It seems like most communities/websites for dads are always dead, so it's nice that someone's trying to get this one going. I've seen a couple lj communities for dads come and go.
Anyway, I'm Luc and I'm 27, 28 in August. I have three kids, all girls. Morgan is 9, in 3rd grade. Samantha (Sammy) and Emma (Emmy) are twins, 7, in 1st grade. I work mornings (4-6 hrs a day, depending on work load) as an electrician. I used to work full time and lots of overtime but then I got the kids and I've cut back. I've been lucky that my employer is a good family friend and lets me take the jobs that fit into the girls' school hours.
My ex lives on the east coast. We had the girls really young (obviously) and stupidly got married when it was obvious we shouldn't have. We broke up when she was pregnant with the twins. She moved to live with her mother/family. That was my last face-to-face contact with her. I didn't see the girls until February 2007 which is when the process of getting custody of them started. My ex had gotten married and had two kids with the guy. They broke up in a bad way and she ended up flat broke and had all the kids taken because she couldn't take care of them. I got a call notifying me of that. My ex voluntarily gave up custody to me because she wasn't going to get back on her feet otherwise and she would have possibly lost all the kids if she didn't get rid of some. Apparently now she's married again. She hasn't been in touch and there's no order for visitations right now. I'm kind of hoping she stays away. It was hard on the girls to be uprooted once and even aside from selfish reasons I don't want that to happen again.

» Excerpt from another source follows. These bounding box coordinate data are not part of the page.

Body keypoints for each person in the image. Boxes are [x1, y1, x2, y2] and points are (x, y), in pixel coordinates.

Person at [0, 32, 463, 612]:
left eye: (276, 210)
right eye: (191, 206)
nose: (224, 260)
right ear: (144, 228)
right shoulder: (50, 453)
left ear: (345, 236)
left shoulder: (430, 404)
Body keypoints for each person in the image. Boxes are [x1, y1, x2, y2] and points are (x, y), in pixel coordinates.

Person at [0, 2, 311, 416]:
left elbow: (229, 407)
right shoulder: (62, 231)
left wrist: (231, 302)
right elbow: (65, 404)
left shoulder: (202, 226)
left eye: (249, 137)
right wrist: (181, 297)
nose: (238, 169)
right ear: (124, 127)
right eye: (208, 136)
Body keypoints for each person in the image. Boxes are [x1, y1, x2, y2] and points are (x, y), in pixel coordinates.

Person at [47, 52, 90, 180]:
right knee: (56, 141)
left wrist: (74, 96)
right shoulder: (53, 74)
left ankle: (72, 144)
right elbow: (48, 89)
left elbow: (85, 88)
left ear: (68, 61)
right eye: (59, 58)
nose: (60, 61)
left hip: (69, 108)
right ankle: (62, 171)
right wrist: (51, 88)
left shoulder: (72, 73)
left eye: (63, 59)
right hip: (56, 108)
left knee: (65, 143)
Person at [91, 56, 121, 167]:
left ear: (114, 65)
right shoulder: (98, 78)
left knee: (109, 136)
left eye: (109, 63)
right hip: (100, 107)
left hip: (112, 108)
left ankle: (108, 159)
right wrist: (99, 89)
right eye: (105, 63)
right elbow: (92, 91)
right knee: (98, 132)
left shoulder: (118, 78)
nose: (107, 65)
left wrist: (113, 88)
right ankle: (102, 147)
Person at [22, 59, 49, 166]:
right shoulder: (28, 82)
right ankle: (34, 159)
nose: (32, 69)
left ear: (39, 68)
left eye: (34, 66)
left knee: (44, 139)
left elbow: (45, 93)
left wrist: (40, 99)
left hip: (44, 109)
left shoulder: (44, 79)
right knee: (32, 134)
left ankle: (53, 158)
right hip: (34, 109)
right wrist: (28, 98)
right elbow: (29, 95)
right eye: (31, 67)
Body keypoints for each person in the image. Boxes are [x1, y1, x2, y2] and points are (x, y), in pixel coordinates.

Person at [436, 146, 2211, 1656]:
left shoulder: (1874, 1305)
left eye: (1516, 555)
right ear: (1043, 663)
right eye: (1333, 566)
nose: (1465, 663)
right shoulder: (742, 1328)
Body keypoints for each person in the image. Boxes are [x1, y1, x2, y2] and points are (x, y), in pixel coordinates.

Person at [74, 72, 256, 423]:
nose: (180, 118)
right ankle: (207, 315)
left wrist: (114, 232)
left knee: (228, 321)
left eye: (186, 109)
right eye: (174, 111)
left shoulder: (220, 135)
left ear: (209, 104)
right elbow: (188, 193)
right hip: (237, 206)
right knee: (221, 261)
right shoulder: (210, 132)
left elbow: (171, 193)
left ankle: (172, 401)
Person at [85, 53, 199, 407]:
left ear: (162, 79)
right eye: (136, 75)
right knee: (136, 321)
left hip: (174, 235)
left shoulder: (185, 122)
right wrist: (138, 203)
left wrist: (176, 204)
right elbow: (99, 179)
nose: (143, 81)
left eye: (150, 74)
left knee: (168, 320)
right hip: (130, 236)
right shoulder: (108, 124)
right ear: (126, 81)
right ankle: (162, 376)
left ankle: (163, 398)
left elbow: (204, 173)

I'd like to be able to say that not having had the girls for all that time was a sad, sad thing, but the truth is I didn't think about them very much... well, I'd only known Morgan for like 8 months and I'd never even seen the twins. Then was the fact that my ex moved so far away and there wasn't any way I could have seen them even if I had wanted to. I'd also like to be able to say that if she hadn't moved I would have been an involved/visiting dad, but at that age I can't really vouch for that, either. I guess I'll just say that I think I'm a good dad now, and I plan to keep the girls even if my ex ever comes calling. It'll take a major court battle to have me to agree to less than 50/50 custody.